What is Helicopter Money?

  • This is an unconventional monetary policy tool aimed at bringing a flagging economy back on track.
  • It involves printing large sums of money and distributing it to the public. American economist Milton Friedman coined this term.
  • It basically denotes a helicopter dropping money from the sky.
  • Friedman used the term to signify “unexpectedly dumping money onto a struggling economy with the intention to shock it out of a deep slump.”
  • Under such a policy, a central bank “directly increases the money supply and, via the government, distributes the new cash to the population with the aim of boosting demand and inflation.”

Is helicopter money the same as quantitative easing (QE)?

  • Quantitative easing involves the use of printed money by central banks to buy government bonds.
  • But not everyone views the money used in QE as helicopter money.
  • It sure means printing money to monetize government deficits, but the govt has to pay back for the assets that the central bank buys.
  • It’s not the same as bond-buying by central banks “in which bank-owned assets are swapped for new central bank reserves.
  • Helicopter money is also different from a central bank directly financing the debt of a government.

Pros and cons of helicopter money


  • Helicopter money does not rely on increased borrowing to fuel the economy, which means that it doesn’t create more debt and interest rates can remain unchanged.
  • Generally, helicopter money boosts spending and economic growth more effectively than quantitative easing because it increases aggregate demand – the demand for goods and services – immediately.
  • While government money drops that come from debt might not boost consumer spending, due to the debt needing to be repaid, it is often thought that ‘money finance’ will stimulate the economy.
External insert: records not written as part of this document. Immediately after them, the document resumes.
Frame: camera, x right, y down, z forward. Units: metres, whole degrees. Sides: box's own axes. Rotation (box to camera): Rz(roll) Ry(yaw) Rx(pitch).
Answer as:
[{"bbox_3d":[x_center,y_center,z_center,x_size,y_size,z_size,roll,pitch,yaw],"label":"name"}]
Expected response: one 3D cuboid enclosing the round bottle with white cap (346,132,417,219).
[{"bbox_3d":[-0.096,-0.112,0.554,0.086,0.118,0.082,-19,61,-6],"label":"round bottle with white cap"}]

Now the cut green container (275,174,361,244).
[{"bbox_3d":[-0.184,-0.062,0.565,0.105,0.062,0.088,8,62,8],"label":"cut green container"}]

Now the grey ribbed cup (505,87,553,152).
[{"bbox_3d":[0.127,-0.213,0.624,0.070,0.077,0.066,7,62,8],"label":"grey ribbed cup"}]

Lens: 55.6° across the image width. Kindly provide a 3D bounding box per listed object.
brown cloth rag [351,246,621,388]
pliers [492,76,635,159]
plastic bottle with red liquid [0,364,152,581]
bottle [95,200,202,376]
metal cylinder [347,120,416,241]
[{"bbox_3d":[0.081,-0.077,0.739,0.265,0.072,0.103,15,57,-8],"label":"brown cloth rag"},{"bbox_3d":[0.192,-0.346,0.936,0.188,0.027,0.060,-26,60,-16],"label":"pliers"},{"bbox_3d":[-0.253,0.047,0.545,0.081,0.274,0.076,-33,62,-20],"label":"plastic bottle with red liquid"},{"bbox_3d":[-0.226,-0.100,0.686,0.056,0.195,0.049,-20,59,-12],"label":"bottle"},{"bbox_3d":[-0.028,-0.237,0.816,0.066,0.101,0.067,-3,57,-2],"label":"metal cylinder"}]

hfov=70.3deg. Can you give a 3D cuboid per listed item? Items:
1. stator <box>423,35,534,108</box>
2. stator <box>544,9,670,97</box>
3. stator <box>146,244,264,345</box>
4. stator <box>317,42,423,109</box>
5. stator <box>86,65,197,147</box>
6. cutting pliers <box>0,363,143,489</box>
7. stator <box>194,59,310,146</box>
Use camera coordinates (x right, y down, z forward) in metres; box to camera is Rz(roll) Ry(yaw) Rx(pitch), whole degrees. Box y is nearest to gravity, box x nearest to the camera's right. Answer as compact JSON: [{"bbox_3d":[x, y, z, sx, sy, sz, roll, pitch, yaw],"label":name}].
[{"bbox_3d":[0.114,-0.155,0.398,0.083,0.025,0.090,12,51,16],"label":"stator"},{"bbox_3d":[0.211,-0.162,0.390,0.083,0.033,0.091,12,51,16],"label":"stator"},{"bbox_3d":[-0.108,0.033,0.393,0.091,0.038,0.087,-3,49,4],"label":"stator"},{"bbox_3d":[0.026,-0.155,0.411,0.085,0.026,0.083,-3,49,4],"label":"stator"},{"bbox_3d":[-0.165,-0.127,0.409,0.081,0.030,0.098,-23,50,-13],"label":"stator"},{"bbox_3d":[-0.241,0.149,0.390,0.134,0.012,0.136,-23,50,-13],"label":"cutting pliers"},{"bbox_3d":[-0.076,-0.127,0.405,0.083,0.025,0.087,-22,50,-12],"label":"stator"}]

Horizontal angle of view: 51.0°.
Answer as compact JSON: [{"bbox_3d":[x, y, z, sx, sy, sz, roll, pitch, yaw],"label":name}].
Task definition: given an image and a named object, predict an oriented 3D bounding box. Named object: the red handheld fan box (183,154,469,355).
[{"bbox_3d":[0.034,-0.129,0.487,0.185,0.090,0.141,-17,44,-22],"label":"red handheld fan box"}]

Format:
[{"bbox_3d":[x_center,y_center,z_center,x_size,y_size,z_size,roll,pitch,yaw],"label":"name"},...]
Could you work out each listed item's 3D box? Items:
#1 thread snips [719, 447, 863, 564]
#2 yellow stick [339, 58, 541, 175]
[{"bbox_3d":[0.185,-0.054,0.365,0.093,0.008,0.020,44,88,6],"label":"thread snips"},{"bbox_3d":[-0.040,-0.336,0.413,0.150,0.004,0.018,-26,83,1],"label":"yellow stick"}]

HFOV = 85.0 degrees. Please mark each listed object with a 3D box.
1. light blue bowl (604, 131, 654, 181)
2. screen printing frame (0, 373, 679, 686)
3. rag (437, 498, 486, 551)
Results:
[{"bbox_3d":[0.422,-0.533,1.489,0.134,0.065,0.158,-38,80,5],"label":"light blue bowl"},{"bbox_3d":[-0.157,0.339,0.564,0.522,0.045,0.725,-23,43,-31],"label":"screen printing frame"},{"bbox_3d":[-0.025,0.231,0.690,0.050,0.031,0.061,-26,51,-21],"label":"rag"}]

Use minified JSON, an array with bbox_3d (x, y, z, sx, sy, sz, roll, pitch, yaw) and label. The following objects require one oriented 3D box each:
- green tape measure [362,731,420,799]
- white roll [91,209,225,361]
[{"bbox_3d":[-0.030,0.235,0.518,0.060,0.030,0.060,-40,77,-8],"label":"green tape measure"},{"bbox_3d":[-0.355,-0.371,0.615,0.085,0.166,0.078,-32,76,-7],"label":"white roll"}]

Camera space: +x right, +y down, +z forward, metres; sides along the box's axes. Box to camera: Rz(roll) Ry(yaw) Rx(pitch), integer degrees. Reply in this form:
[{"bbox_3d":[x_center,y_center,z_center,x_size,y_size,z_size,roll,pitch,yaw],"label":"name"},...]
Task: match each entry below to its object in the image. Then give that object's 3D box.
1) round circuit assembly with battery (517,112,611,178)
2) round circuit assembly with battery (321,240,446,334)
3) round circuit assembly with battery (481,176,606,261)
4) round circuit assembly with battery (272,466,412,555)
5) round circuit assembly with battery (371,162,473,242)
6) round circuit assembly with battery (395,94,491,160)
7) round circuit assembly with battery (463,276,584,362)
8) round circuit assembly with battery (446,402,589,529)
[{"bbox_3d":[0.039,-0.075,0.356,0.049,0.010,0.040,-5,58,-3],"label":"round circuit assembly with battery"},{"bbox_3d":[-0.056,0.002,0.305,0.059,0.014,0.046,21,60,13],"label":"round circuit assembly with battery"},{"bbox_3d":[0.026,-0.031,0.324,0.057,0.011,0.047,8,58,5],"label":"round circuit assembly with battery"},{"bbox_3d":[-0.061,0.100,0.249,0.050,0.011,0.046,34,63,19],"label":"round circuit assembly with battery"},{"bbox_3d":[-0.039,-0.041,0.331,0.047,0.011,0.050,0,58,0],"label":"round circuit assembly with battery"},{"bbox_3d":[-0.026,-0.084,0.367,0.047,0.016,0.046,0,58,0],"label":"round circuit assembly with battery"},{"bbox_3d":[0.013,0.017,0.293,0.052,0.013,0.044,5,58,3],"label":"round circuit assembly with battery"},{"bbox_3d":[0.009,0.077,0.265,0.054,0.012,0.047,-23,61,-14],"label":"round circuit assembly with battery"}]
  • Unlike quantitative easing, using helicopter money as a tactic is not reversible, and many argue that it’s not a feasible solution to revive the economy.
  • A country’s central bank sets its interest rates to reach economic growth targets.
  • However, a helicopter drop means that a central bank cannot use interest rates to recover any costs, because the money is not linked to a borrowed asset (loan).
  • Instead, the money is given directly to the public. This may lead to over-inflation and cause damage to the central bank’s financials.
  • One of the main risks associated with helicopter money is that it could lead to a significant devaluation of the currency on the foreign exchange market.
  • As more money is printed and supply increases, the value of the domestic currency could significantly decrease.
  • It could also discourage speculators from buying the currency as it is less likely to perform well.